When it comes to raising your translation rates, what’s the correct strategy: ask or tell? A colleague and I talked about this at length today, and it struck me as good food for thought.
In one sense, other professional service providers don’t phone you up and ask if it’s OK with you if they raise their rates. When you go to get your teeth cleaned or your taxes done, it generally costs more than the last time you went, but most of us simply accept this without question. We don’t haggle with the dentist about why a cleaning has gone from $150 to $175 in six months, we just write out the check or hand over the credit card and pay the bill. It would seem odd if these service providers made too much of an issue about rates; if I called my accountant and he said “Just to let you know, I’m now charging $10 an hour more than last year, do you still want to come in?” it would give me pause, not because of the money but because of his calling so much attention to a relatively small increase.

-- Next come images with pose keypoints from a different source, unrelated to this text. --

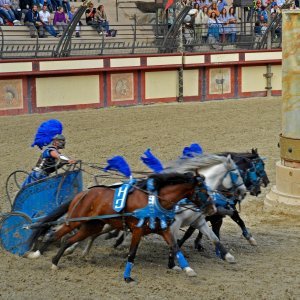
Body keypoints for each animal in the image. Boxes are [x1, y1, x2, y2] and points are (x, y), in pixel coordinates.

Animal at [25, 172, 213, 282]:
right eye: (204, 191)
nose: (212, 208)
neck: (153, 201)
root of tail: (83, 193)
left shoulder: (164, 229)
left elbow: (175, 247)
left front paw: (188, 269)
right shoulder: (137, 230)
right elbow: (132, 253)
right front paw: (127, 277)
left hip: (92, 226)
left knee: (68, 240)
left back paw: (55, 262)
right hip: (75, 221)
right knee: (54, 235)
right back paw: (36, 254)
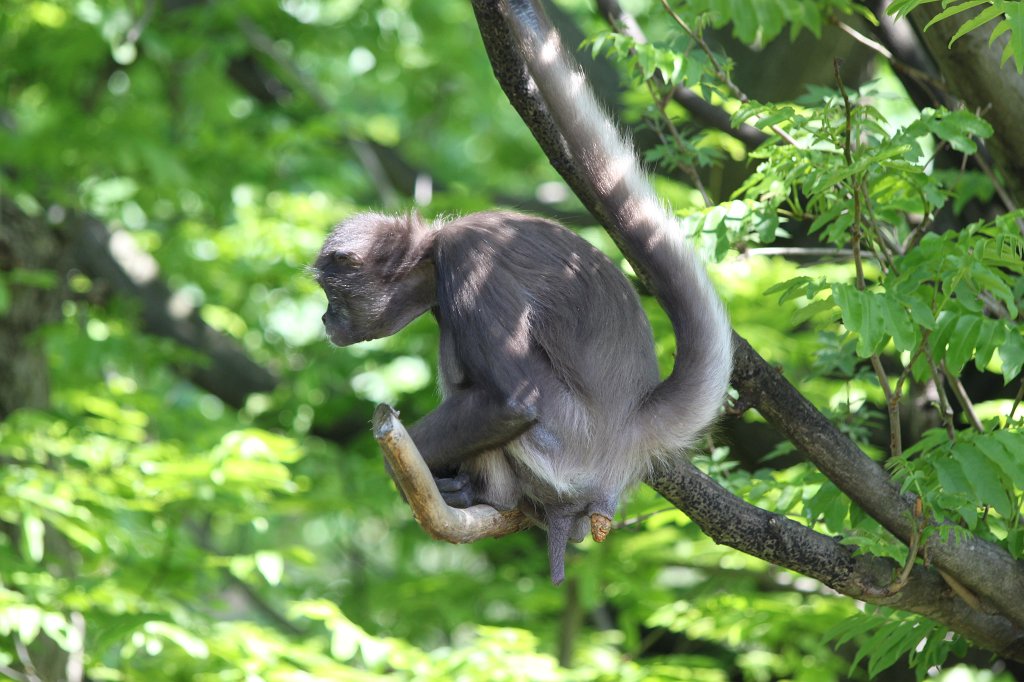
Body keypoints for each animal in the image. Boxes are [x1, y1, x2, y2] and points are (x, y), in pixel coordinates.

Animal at [313, 0, 732, 585]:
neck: (433, 249)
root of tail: (630, 424)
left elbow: (511, 400)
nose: (325, 320)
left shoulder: (468, 259)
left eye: (332, 296)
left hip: (566, 441)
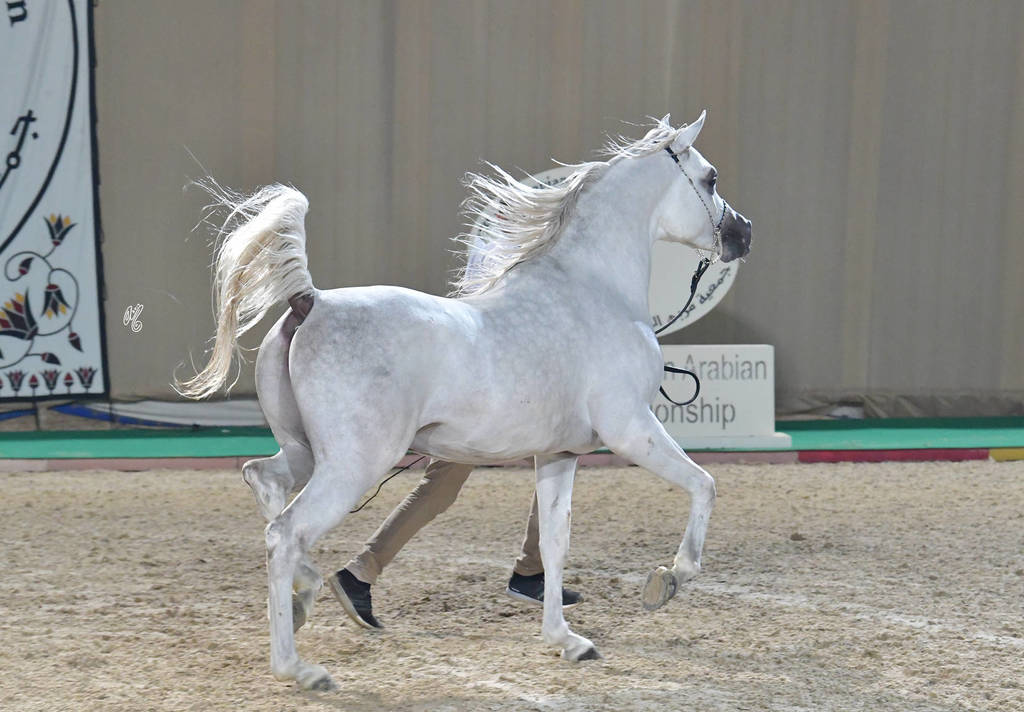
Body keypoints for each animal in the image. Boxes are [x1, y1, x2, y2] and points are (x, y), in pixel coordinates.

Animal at [178, 111, 752, 690]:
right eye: (710, 179)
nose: (743, 234)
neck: (594, 290)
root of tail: (308, 301)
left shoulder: (558, 454)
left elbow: (554, 542)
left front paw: (566, 640)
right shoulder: (631, 429)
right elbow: (704, 485)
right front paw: (668, 580)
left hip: (308, 452)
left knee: (263, 480)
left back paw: (305, 595)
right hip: (354, 464)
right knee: (284, 533)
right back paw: (298, 665)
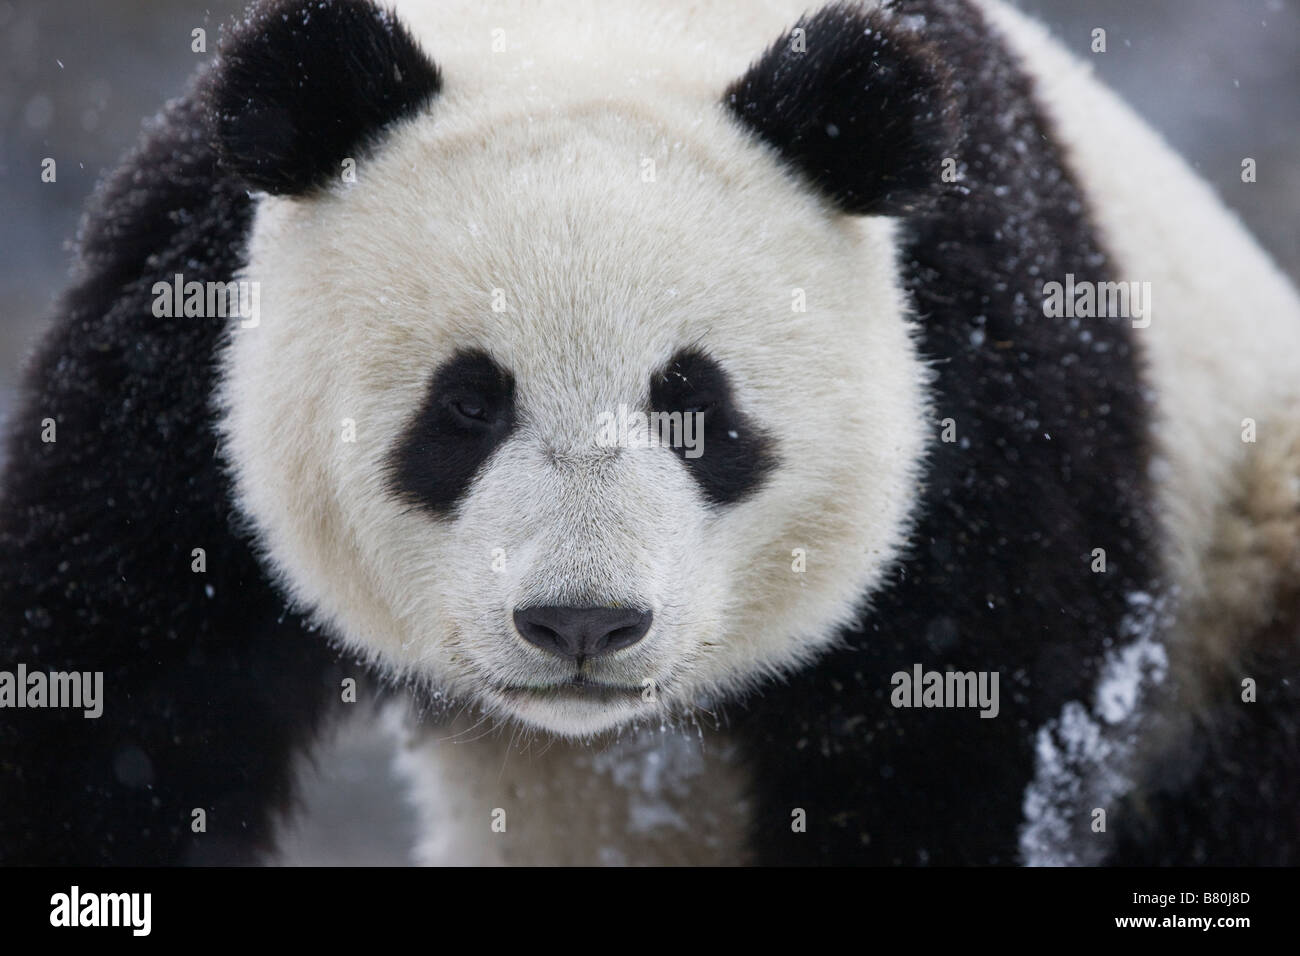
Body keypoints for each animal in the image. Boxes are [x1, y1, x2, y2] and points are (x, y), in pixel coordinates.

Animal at [2, 0, 1300, 868]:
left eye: (696, 406)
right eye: (466, 404)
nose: (582, 622)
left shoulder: (986, 372)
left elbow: (956, 736)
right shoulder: (179, 342)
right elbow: (108, 696)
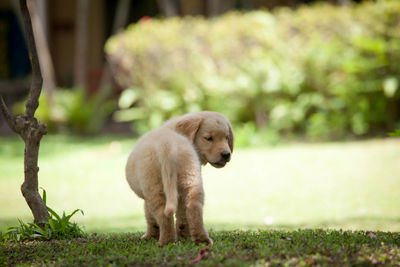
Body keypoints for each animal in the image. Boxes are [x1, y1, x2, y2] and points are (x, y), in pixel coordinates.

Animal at [126, 111, 234, 247]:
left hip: (154, 187)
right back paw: (201, 239)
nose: (226, 154)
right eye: (209, 138)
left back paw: (166, 241)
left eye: (226, 138)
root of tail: (168, 146)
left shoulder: (147, 196)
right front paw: (183, 235)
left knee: (163, 215)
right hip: (191, 179)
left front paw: (149, 236)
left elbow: (149, 216)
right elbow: (182, 214)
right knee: (194, 208)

Clearly, these people view themselves as suppliers, and as such they raise their rates without consulting their clients. The mobile computer support consultant doesn’t call us up and ask if we’ll stick with him if he charges 25% more, and the bookkeeper doesn’t solicit our input before upping her fees; they just do it, and we decide whether to continue using them or not.
Translation is a little different. While the average dentist’s or accountant’s or bookkeeper’s income base is probably made up of hundreds or even thousands of clients, each of whose contribution to the service provider’s income is relatively small, the average freelance translator probably has fewer than 10 regular clients, and may even earn 50% or more of his/her income from one or two major clients. For a translator, the loss of a major client can be catastrophic, or at the very least result in a need to quickly find new clients to make up for the loss of income.
In our industry, it’s also not uncommon for the rates we charge longstanding clients to fall behind the rates we charge new clients. Most of us are as busy as or busier than we want to be, so it’s not much of a risk to quote new clients a higher rate than what our existing clients pay. But when we reach a situation where a major client is paying substantially less than our other clients, do we: a) take the dentist’s approach and simply start issuing invoices for a higher amount without saying anything, b) ask the client if they will agree to a raise, explaining that we’re now charging everyone else more than what we charge them, c) notify the client that as of X date, our rate is increasing, or d) another approach entirely?
I think that translators resist increasing their rates with existing clients partially because our per-word pay amounts are so small compared to a yearly salary. If we had a salaried job, most of us would see a $2,000 raise as real money, something worth haggling over. But if you translate 200,000 words a year for your top clients, a raise of 1 cent per word comes out to that same $2,000; a raise of 2 cents per word would put $4,000 in your pocket. So I think that too often, we avoid increasing our rates with longstanding clients because we tell ourselves that “it’s only 1,2,3 cents per word,” when in fact that adds up to a lot of money.
In the conversation today with my colleague, one barometer we came up with is our replacement value with our existing clients. For example, could those clients replace us with a translator of similar skill level at the same rates we charge? With some clients, the answer is clearly yes. If we’re honest, I think that most of us will admit that sometimes, we lob out a higher than usual rate because it’s Friday afternoon and we need some time off, or because we’re overworked and don’t feel like negotiating, and the client says yes anyway. In other cases, the answer is clearly no; we’re giving a client great work and fast turnaround times at below market rates, and we need to make a balanced business decision on when and how to try to change things.